生命保険協会の苦情数のデータでは、東京海上日動あんしん生命全体に寄せられた苦情数は1.1万件(2021年度第3四半期実績)で、総顧客数の368万件で割った苦情率は0.31%です。1000契約のうち3.1件で苦情が発生している計算です。他社の苦情率は0.2~0.3%台が多いため、苦情数は平均で評判は普通と考えられます。
その一方で調査会社のJ.D.パワーの「2022年 生命保険契約満足度調査」では、東京海上日動あんしん生命は22社中で3位とトップ3に入ります。1・2位であるプルデンシャル生命・ソニー生命には引受基準緩和型の医療保険が無いため、顧客満足度は最も高いともいえます。この調査は保険を新規購入・更新した約6000人を対象としており、数十人程度の口コミよりも信頼が置けます。

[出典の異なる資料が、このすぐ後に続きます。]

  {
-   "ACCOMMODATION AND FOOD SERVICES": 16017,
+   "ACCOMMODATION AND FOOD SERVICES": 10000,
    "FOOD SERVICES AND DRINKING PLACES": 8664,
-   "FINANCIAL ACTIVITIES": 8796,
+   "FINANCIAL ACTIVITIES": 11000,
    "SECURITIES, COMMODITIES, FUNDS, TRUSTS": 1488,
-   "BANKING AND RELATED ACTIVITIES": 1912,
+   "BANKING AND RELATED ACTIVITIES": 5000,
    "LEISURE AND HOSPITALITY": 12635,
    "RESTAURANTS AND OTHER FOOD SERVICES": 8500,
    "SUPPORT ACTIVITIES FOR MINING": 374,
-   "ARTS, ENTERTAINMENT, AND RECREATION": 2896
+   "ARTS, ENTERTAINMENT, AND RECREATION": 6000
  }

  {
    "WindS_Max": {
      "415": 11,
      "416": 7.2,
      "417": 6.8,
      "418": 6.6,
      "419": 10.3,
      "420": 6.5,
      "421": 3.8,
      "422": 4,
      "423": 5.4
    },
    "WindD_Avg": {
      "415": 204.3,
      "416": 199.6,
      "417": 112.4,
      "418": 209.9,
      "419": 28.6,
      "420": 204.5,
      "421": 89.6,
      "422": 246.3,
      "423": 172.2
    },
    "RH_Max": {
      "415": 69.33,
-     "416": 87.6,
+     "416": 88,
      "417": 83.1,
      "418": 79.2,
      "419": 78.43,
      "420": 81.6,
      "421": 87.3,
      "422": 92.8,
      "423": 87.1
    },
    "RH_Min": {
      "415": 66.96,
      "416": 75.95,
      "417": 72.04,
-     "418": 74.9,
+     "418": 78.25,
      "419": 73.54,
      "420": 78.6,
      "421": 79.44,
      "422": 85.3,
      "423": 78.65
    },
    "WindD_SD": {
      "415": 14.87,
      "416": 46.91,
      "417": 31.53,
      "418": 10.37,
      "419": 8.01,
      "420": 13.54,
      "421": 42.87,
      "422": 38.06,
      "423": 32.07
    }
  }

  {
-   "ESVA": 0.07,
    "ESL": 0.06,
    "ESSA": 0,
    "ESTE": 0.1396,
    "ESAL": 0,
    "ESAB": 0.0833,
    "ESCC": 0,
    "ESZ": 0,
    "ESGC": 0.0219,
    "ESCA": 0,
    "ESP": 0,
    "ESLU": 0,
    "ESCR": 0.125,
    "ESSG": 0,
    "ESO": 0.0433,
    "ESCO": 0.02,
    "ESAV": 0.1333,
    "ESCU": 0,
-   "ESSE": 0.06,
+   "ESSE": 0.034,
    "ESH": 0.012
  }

オリコンの2022年の医療保険ランキング(8000人対象の調査)では、25社中で7位とJDパワーの調査よりも順位は落ちますが上位には変わりありません。この調査は、加入手続き・商品内容・保険料・アフターフォロー・受取額とスピードの5つが評価項目です。受取額・スピードは6位以上の保険会社と比較しても遜色ないため、いざ保険金を受け取る際には満足のいく結果が期待できそうです。

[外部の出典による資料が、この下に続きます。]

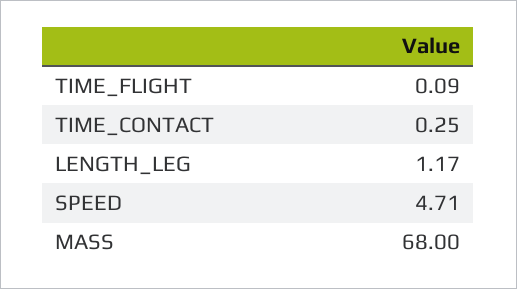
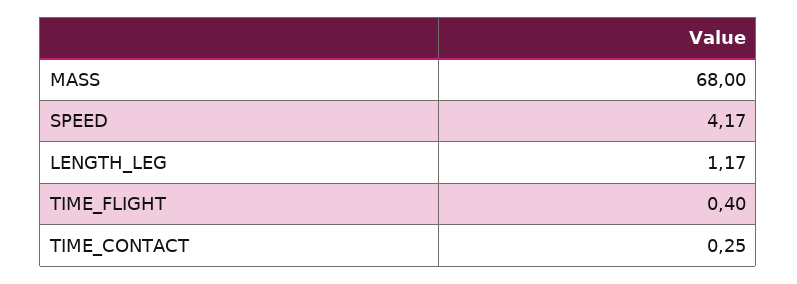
  {
-   "TIME_FLIGHT": 0.09,
+   "TIME_FLIGHT": 0.4,
    "TIME_CONTACT": 0.25,
    "LENGTH_LEG": 1.17,
-   "SPEED": 4.71,
+   "SPEED": 4.17,
    "MASS": 68
  }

ただ、30人のFP(ファイナンシャル・プランナー)を調査対象にしたオリコンの「引受基準緩和型医療保険ランキング2021」では10社中8位と評価は低めです。この調査では保険料・保障内容の独自性・商品内容の充実度が評価項目となっています。保険料が高いか独自性が乏しいという評価だったのでしょう。
以上のデータから考えると、東京海上日動あんしん生命全体の評判は良いか普通以上と考えられます。この保険自体の評判は悪くないのですが、専門家からすると保険自体への評価はイマイチといえそうです。保障内容・保険料について自分に合っているか再考する必要があるでしょう。
総合評価・おすすめか?
結論としては、メディカルKitエールは微妙な保険です。他社には無いか貴重なメリットもありますが、告知項目などで不満が残り保険料も安くはないのがネックといえます。この保険に魅力を感じる人が半分、他社よりも高い保険料を支払う魅力を感じない人が半分といったところでしょう。
魅力を感じなかった人は他の医療保険も検討すべきでしょう。保険料の安さならネオファースト生命・メディケア生命あたりが候補になります。充実した保障内容を求めるならメットライフ・アフラックあたりが候補になります。メットライフなら認知症までカバーできます。